Entries supplied:
■ ■ ■ ■ ■

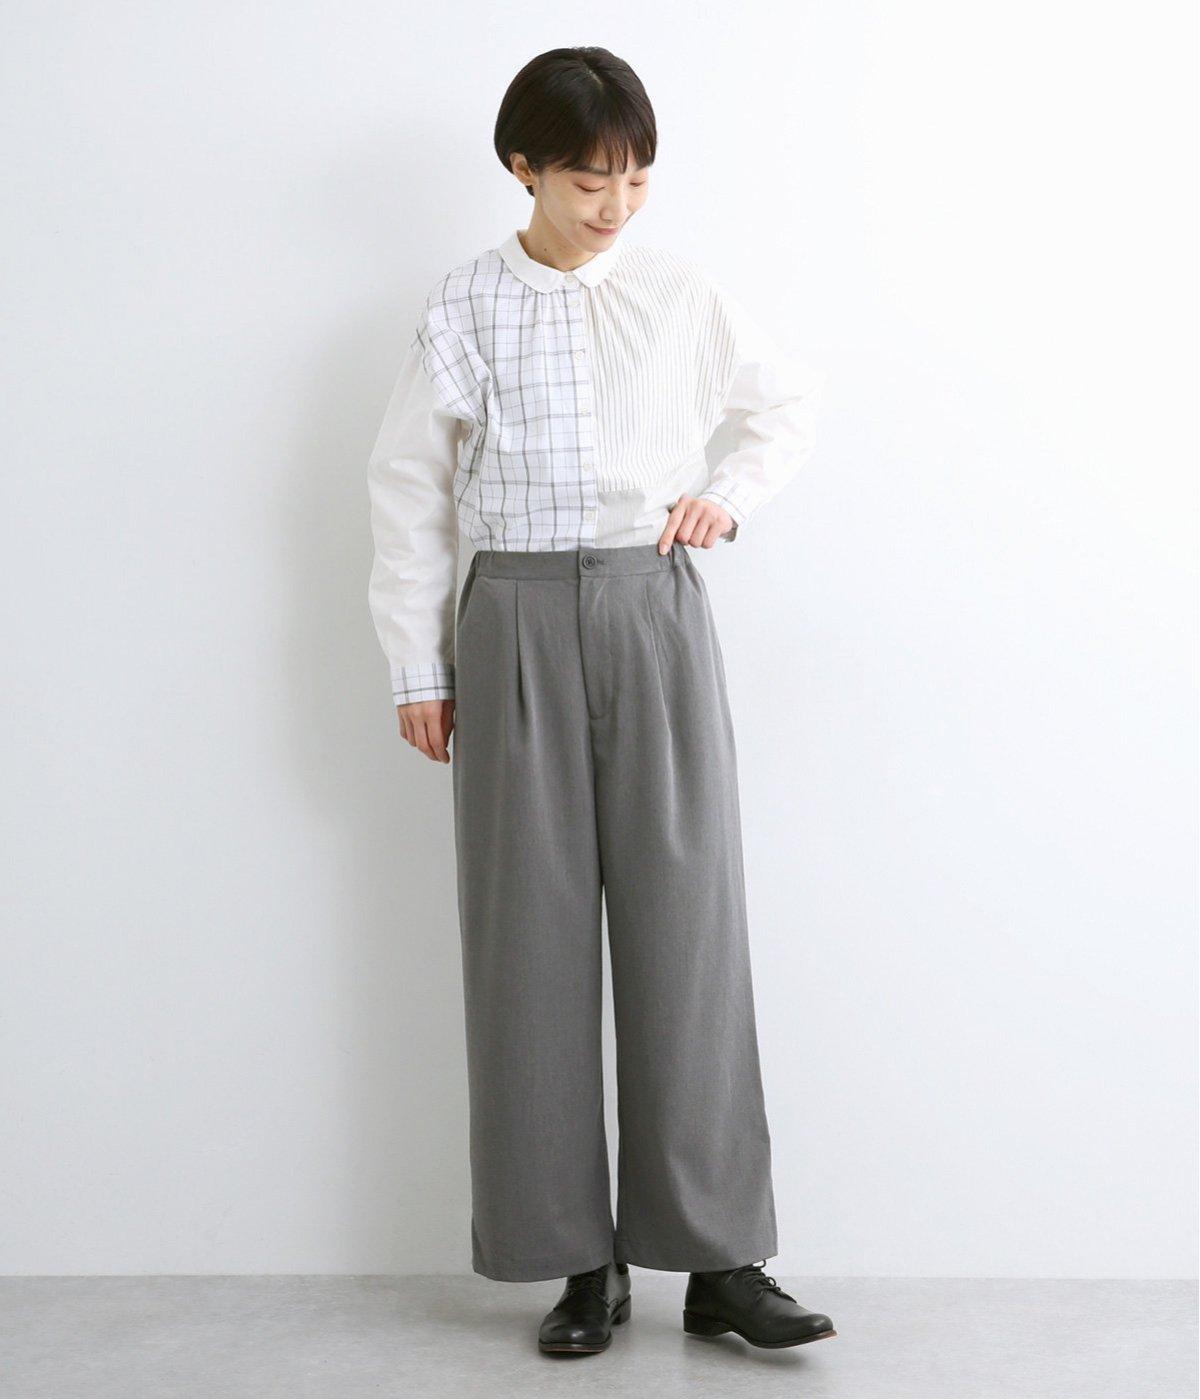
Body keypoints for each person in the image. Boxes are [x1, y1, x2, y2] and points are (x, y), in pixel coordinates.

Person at [366, 45, 835, 1355]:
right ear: (524, 169)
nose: (616, 205)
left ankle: (724, 1261)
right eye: (588, 181)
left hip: (652, 604)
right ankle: (580, 1263)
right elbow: (406, 488)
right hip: (510, 617)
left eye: (635, 177)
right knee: (530, 939)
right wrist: (417, 665)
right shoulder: (464, 305)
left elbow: (785, 406)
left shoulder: (681, 293)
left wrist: (726, 496)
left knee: (691, 927)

■ ■ ■ ■ ■

What to work on:
Count the lines above that contain "left", and give only the number.

Answer box:
7